Seismic Engineer Leads Others Down The Path to Progress
01/16/2008
Magnusson Klemencic Associates
Performance-based seismic design for tall buildings in seismic zones in the U.S. has gone from a trickle to a flood in just two years, and structural engineers are not the only ones celebrating. Owners, architects and contractors like the performance approach because it can result in better-quality buildings that cost less, are easier and faster to build and are better-looking.
But even now that San Francisco, Los Angeles and other California cities have finally opened the door to "performance" skyscrapers, San Diego remains reluctant.

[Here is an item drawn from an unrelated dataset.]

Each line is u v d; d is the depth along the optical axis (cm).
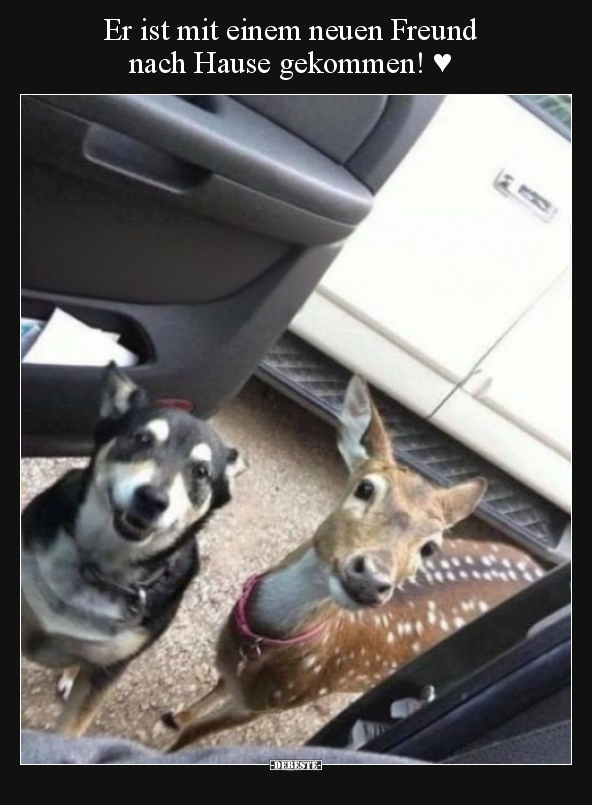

It is one thing to be conservative about innovation when public safety is in your hands. But at some point, caution becomes overcaution, and that gets in the way of progress. Performance-based seismic design, if done properly, has the potential to make buildings perform better in earthquakes. That should be the overriding goal of cities: to facilitate construction of better buildings, not buildings that simply meet the code-prescribed minimums.
Thanks to huge leaps in computing power, engineers have better tools than ever before to truly design buildings rather than blindly follow the provisions of prescriptive codes. Structural engineer Ron Klemencic, designer of the performance-based concrete frames for One Rincon Hill and the Infinity developments in San Francisco, maintains there is no technical basis for the prescriptive code requirement of a dual moment-resisting frame for buildings taller than 240 ft. He also says the 240-ft height threshold for the dual frame is arbitrary. Many of his fellow engineers agree.
Klemencic came to San Francisco with a portfolio of performance-based skyscrapers, including several in Seattle. Yet it took him more than three years and untold anxiety to get the city to approve his performance approach for the Infinity towers and a year for One Rincon Hill.
All eyes were on the two projects as they underwent the peer-review process. Architects, contractors, developers and even competitors were rooting for Klemencic because they all wanted to reap the benefits of performance-based design if he succeeded.
Kudos to San Francisco and Los Angeles for ultimately weighing in on the side of progress. But special kudos go to Klemencic for taking the lumps, especially during the Infinity review, and digging in his heels until he got what he wanted. With more than 25 performance-based skyscrapers approved or under review on the West Coast, it is clear he blazed what will soon become a well-beaten path.